Ancien élève du Collège de Saint-Boniface, aujourd’hui Université de Saint-Boniface (USB), Rhéal Teffaine vient de célébrer ses 50 ans de profession d’avocat. En effet, il a été appelé au Barreau en 1965. « Selon la Société du Barreau du Manitoba, je suis le seul juriste franco-manitobain à avoir pratiqué pendant 50 ans », souligne-t-il.
Le Barreau a organisé un banquet le 4 novembre 2015 pour célébrer cet anniversaire, ainsi que ceux de six autres avocats du Manitoba. Rhéal Teffaine avait aussi reçu, en 1975, le titre honorifique de Conseiller de la Reine.
Rhéal Teffaine, diplômé de l’USB, célèbre 50 ans de profession d’avocat
« Dans mes 50 ans de carrière, j’ai consacré dix ans à défendre les professeures des écoles résidentielles indiennes, souvent des religieuses oblates, accusées à 80 ans d’agressions sexuelles, mais j’ai surtout fait de la pratique générale, révèle-t-il. Aujourd’hui, parce que je vieillis, et mes clients aussi, je fais beaucoup de planification de succession d’entreprise. Dans certaines familles, j’ai représenté trois générations! »
Si Rhéal Teffaine est aujourd’hui l’avocat franco-manitobain le plus expérimenté, il le doit en grande partie au Collège de Saint-Boniface.
« J’ai passé sept ans au Collège de Saint-Boniface, de 1954 à 1961, des éléments latins jusqu’à la philosophie 2, raconte-t-il. Ensuite, je suis allé à la faculté de droit de l’Université du Manitoba avec un ami parce que le Collège nous l’avait conseillé.
« À cette époque, en droit, on avait cours le matin et cléricature dans un bureau d’avocat l’après-midi. Ça donnait tout de suite une expérience pratique, ce qui était une bonne chose. Mais ce n’était pas facile pour nous qui étions francophones, car les cours étaient seulement en anglais. Heureusement, beaucoup de termes en droit sont en lien avec le latin, et on avait fait du latin au Collège. »
Une place pour les francophones
Comme avocat, Rhéal Teffaine a toujours pratiqué dans les deux langues officielles, avec des associés capables d’exercer en français, et il a fait en sorte que tous les juristes francophones puissent s’épanouir dans leur langue. C’est une expérience personnelle qui l’a convaincu dans cette voie.

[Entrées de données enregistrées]

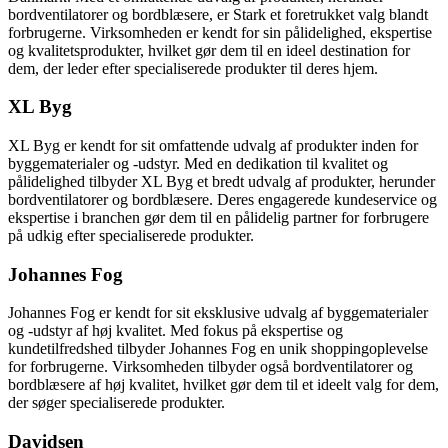
bordventilatorer og bordblæsere, er Stark et foretrukket valg blandt
forbrugerne. Virksomheden er kendt for sin pålidelighed, ekspertise
og kvalitetsprodukter, hvilket gør dem til en ideel destination for
dem, der leder efter specialiserede produkter til deres hjem.
XL Byg
XL Byg er kendt for sit omfattende udvalg af produkter inden for
byggematerialer og -udstyr. Med en dedikation til kvalitet og
pålidelighed tilbyder XL Byg et bredt udvalg af produkter, herunder
bordventilatorer og bordblæsere. Deres engagerede kundeservice og
ekspertise i branchen gør dem til en pålidelig partner for forbrugere
på udkig efter specialiserede produkter.
Johannes Fog
Johannes Fog er kendt for sit eksklusive udvalg af byggematerialer
og -udstyr af høj kvalitet. Med fokus på ekspertise og
kundetilfredshed tilbyder Johannes Fog en unik shoppingoplevelse
for forbrugerne. Virksomheden tilbyder også bordventilatorer og
bordblæsere af høj kvalitet, hvilket gør dem til et ideelt valg for dem,
der søger specialiserede produkter.
Davidsen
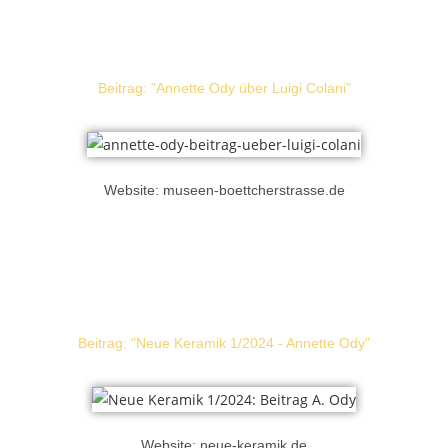
Beitrag: "Annette Ody über Luigi Colani"
Website: museen-boettcherstrasse.de
Beitrag: "Neue Keramik 1/2024 - Annette Ody"
Website: neue-keramik.de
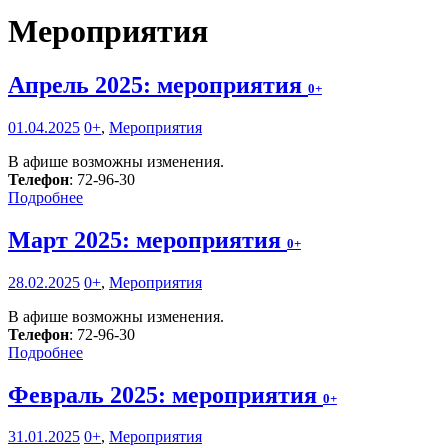
Мероприятия
Апрель 2025: мероприятия
0+
01.04.2025
0+
,
Мероприятия
В афише возможны изменения.
Телефон
: 72-96-30
Подробнее
Март 2025: мероприятия
0+
28.02.2025
0+
,
Мероприятия
В афише возможны изменения.
Телефон
: 72-96-30
Подробнее
Февраль 2025: мероприятия
0+
31.01.2025
0+
,
Мероприятия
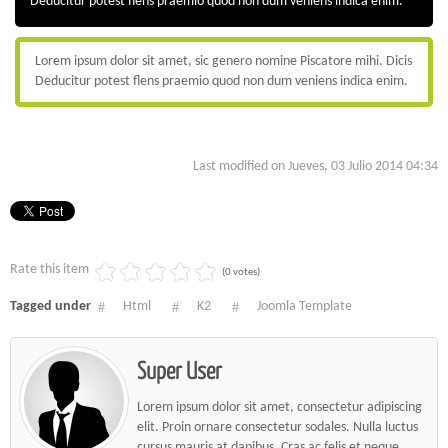
Deducitur potest flens praemio quod non dum veniens indica enim.
Lorem ipsum dolor sit amet, sic genero nomine Piscatore mihi. Dicis
Deducitur potest flens praemio quod non dum veniens indica enim.
Last modified on Jueves, 03 Julio 2014 04:34
Rate this item
(0 votes)
Tagged under
Html
K2
Joomla Template
Super User
Lorem ipsum dolor sit amet, consectetur adipiscing
elit. Proin ornare consectetur sodales. Nulla luctus
cursus mauris at dapibus. Cras ac felis et neque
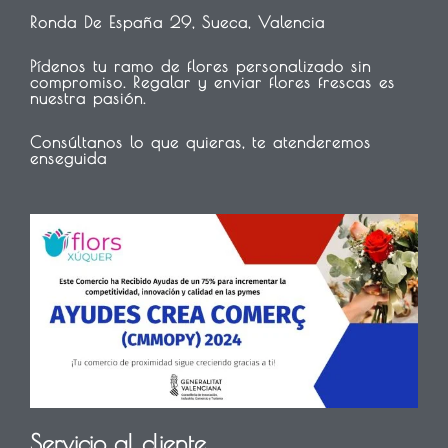
Ronda De España 29, Sueca, Valencia
Pídenos tu ramo de flores personalizado sin
compromiso. Regalar y enviar flores frescas es
nuestra pasión.
Consúltanos lo que quieras, te atenderemos
enseguida
Servicio al cliente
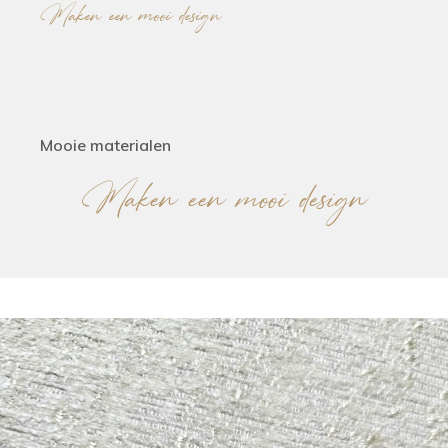
Maken een mooi design
Mooie materialen
Maken een mooi design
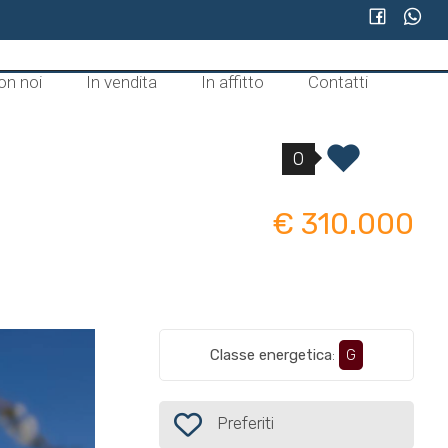
on noi
In vendita
In affitto
Contatti
0
€ 310.000
Classe energetica
:
G
Preferiti: Cod. 603
Preferiti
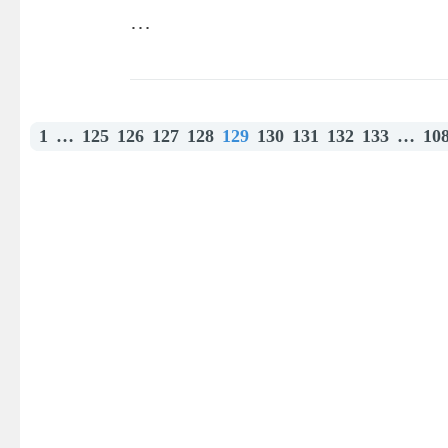
…
1
…
125
126
127
128
129
130
131
132
133
…
10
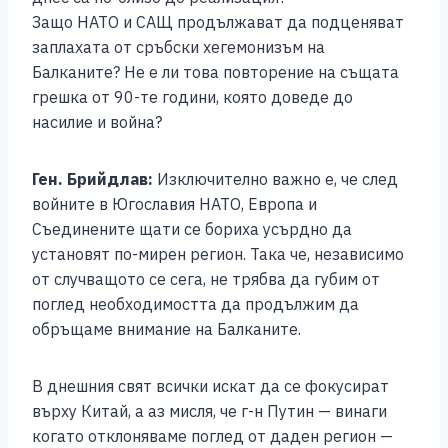
Защо НАТО и САЩ продължават да подценяват
заплахата от сръбски хегемонизъм на
Балканите? Не е ли това повторение на същата
грешка от 90-те години, която доведе до
насилие и война?
Ген. Брийдлав:
Изключително важно е, че след
войните в Югославия НАТО, Европа и
Съединените щати се бориха усърдно да
установят по-мирен регион. Така че, независимо
от случващото се сега, не трябва да губим от
поглед необходимостта да продължим да
обръщаме внимание на Балканите.
В днешния свят всички искат да се фокусират
върху Китай, а аз мисля, че г-н Путин — винаги
когато отклоняваме поглед от даден регион —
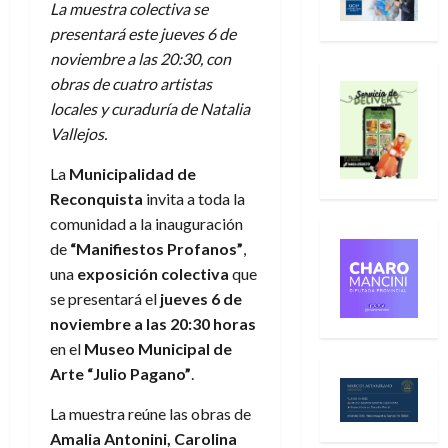
La muestra colectiva se
presentará este jueves 6 de
noviembre a las 20:30, con
obras de cuatro artistas
locales y curaduría de Natalia
Vallejos.
La
Municipalidad de
Reconquista
invita a toda la
comunidad a la inauguración
de
“Manifiestos Profanos”
,
una
exposición colectiva
que
se presentará el
jueves 6 de
noviembre a las 20:30 horas
en el
Museo Municipal de
Arte “Julio Pagano”
.
La muestra reúne las obras de
Amalia Antonini, Carolina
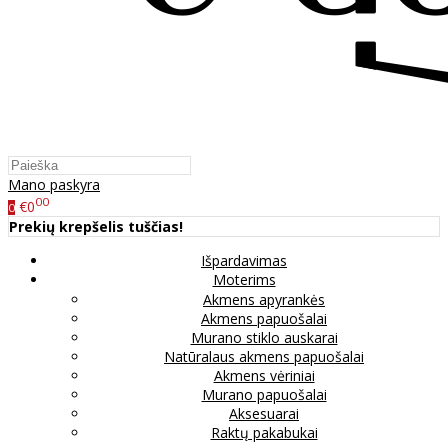
Mano paskyra
00
€0
0
Prekių krepšelis tuščias!
Išpardavimas
Moterims
Akmens apyrankės
Akmens papuošalai
Murano stiklo auskarai
Natūralaus akmens papuošalai
Akmens vėriniai
Murano papuošalai
Aksesuarai
Raktų pakabukai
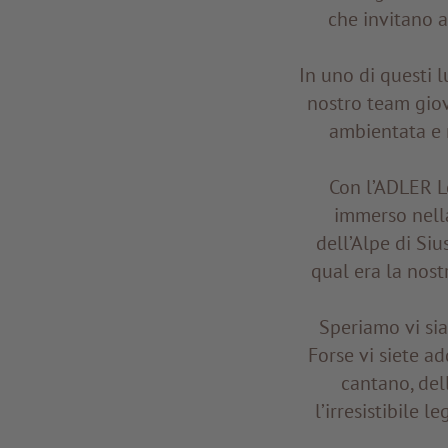
che invitano a
In uno di questi 
nostro team gio
ambientata e 
Con l’ADLER L
immerso nella
dell’Alpe di Si
qual era la nost
Speriamo vi sia
Forse vi siete ad
cantano, del
l’irresistibile 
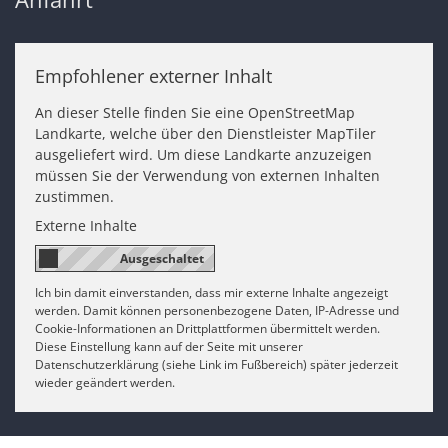
Empfohlener externer Inhalt
An dieser Stelle finden Sie eine OpenStreetMap
Landkarte, welche über den Dienstleister MapTiler
ausgeliefert wird. Um diese Landkarte anzuzeigen
müssen Sie der Verwendung von externen Inhalten
zustimmen.
Externe Inhalte
Ich bin damit einverstanden, dass mir externe Inhalte angezeigt
werden. Damit können personenbezogene Daten, IP-Adresse und
Cookie-Informationen an Drittplattformen übermittelt werden.
Diese Einstellung kann auf der Seite mit unserer
Datenschutzerklärung (siehe Link im Fußbereich) später jederzeit
wieder geändert werden.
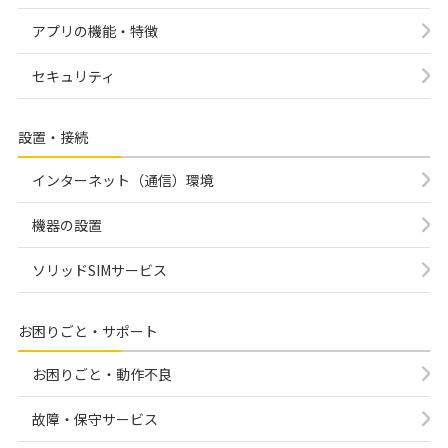
アプリの機能・特徴
セキュリティ
設置・接続
インターネット（通信）環境
機器の設置
ソリッドSIMサービス
お困りごと・サポート
お困りごと・動作不良
故障・保守サービス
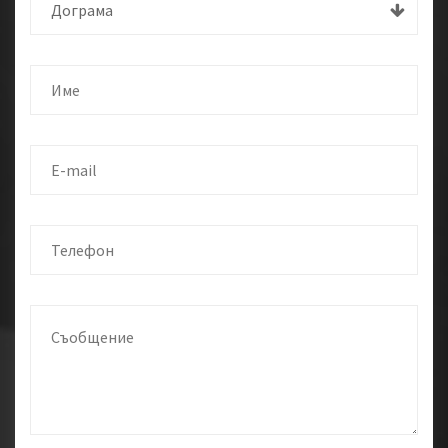
Дограма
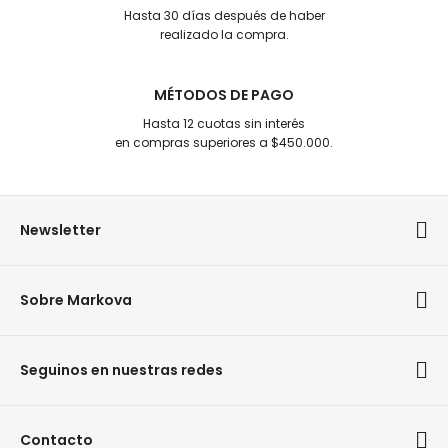
Hasta 30 días después de haber
realizado la compra.
MÉTODOS DE PAGO
Hasta 12 cuotas sin interés
en compras superiores a $450.000.
Newsletter
Sobre Markova
Seguinos en nuestras redes
Contacto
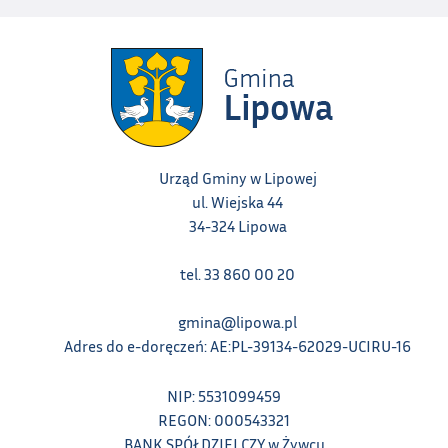
Urząd Gminy w Lipowej
ul. Wiejska 44
34-324 Lipowa
tel. 33 860 00 20
gmina@lipowa.pl
Adres do e-doręczeń: AE:PL-39134-62029-UCIRU-16
NIP: 5531099459
REGON: 000543321
BANK SPÓŁDZIELCZY w Żywcu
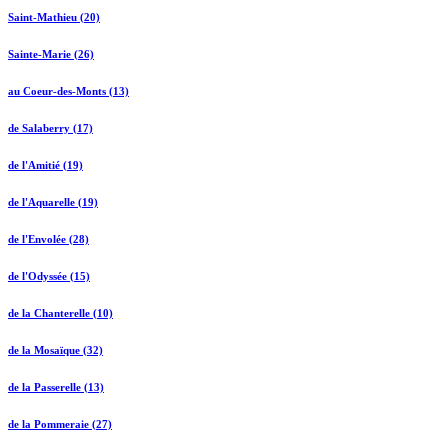
Saint-Mathieu (20)
Sainte-Marie (26)
au Coeur-des-Monts (13)
de Salaberry (17)
de l'Amitié (19)
de l'Aquarelle (19)
de l'Envolée (28)
de l'Odyssée (15)
de la Chanterelle (10)
de la Mosaïque (32)
de la Passerelle (13)
de la Pommeraie (27)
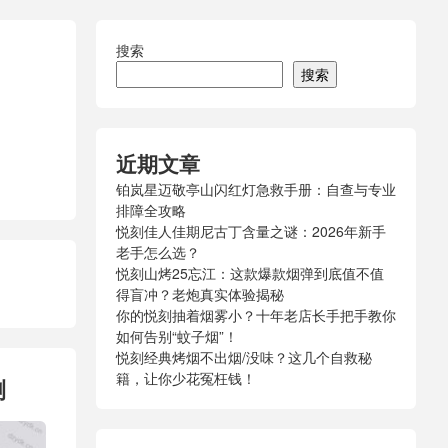
搜索
搜索
近期文章
铂岚星迈敬亭山闪红灯急救手册：自查与专业
排障全攻略
悦刻佳人佳期尼古丁含量之谜：2026年新手
老手怎么选？
悦刻山烤25忘江：这款爆款烟弹到底值不值
得盲冲？老炮真实体验揭秘
你的悦刻抽着烟雾小？十年老店长手把手教你
如何告别“蚊子烟”！
悦刻经典烤烟不出烟/没味？这几个自救秘
籍，让你少花冤枉钱！
测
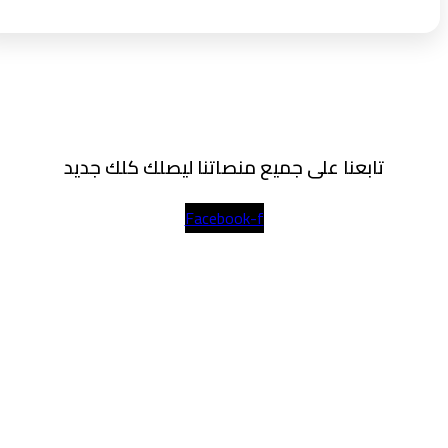
تابعنا على جميع منصاتنا ليصلك كلك جديد
Facebook-f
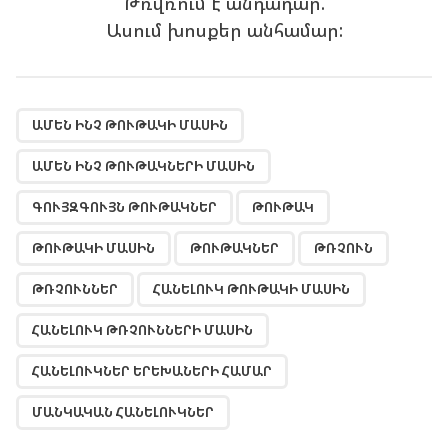
Թռվռում է անդադար.
Ասում խոսքեր անհամար:
,
,
,
,
,
,
,
,
,
,
,
ԱՄԵՆ ԻՆՉ ԹՈՒԹԱԿԻ ՄԱՍԻՆ
ԱՄԵՆ ԻՆՉ ԹՈՒԹԱԿՆԵՐԻ ՄԱՍԻՆ
ԳՈՒՅԶԳՈՒՅՆ ԹՈՒԹԱԿՆԵՐ
ԹՈՒԹԱԿ
ԹՈՒԹԱԿԻ ՄԱՍԻՆ
ԹՈՒԹԱԿՆԵՐ
ԹՌՉՈՒՆ
ԹՌՉՈՒՆՆԵՐ
ՀԱՆԵԼՈՒԿ ԹՈՒԹԱԿԻ ՄԱՍԻՆ
ՀԱՆԵԼՈՒԿ ԹՌՉՈՒՆՆԵՐԻ ՄԱՍԻՆ
ՀԱՆԵԼՈՒԿՆԵՐ ԵՐԵԽԱՆԵՐԻ ՀԱՄԱՐ
ՄԱՆԿԱԿԱՆ ՀԱՆԵԼՈՒԿՆԵՐ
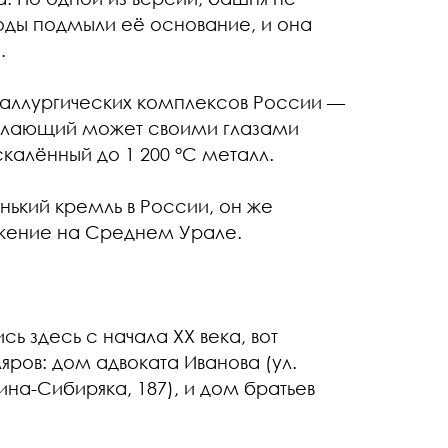
воды подмыли её основание, и она
.
таллургических комплексов России —
желающий может своими глазами
скалённый до 1 200 °С металл.
нький кремль в России, он же
жение на Среднем Урале.
ь здесь с начала XX века, вот
ров: дом адвоката Иванова (ул.
ина-Сибиряка, 187), и дом братьев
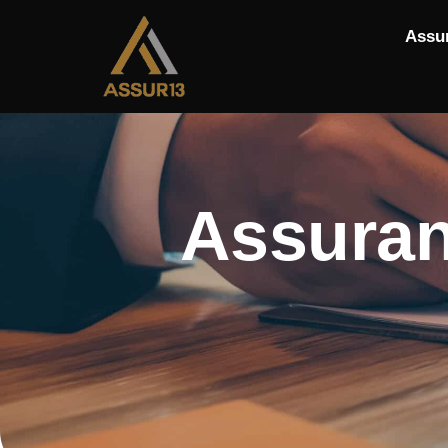
Assu
Assuran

**Consigne 1**
D'après le texte, en quelle année Rhéal Teffaine a-t-il reçu le titre honorifique de Conseiller de la Reine ?
**Consigne 2**
Dans la liste, recopiez à l'identique les lignes qui commencent par celle contenant « Hasta 30 días después de haber » et se poursuivent jusqu'à celle contenant « BANK SPÓŁDZIELCZY w Żywcu », ces deux lignes comprises. N'incluez pas les images.

**Corrigé 1**
En 1975.

**Corrigé 2**
Hasta 30 días después de haber
realizado la compra.
MÉTODOS DE PAGO
Hasta 12 cuotas sin interés
en compras superiores a $450.000.
Newsletter
Sobre Markova
Seguinos en nuestras redes
Contacto
Urząd Gminy w Lipowej
ul. Wiejska 44
34-324 Lipowa
tel. 33 860 00 20
gmina@lipowa.pl
Adres do e-doręczeń: AE:PL-39134-62029-UCIRU-16
NIP: 5531099459
REGON: 000543321
BANK SPÓŁDZIELCZY w Żywcu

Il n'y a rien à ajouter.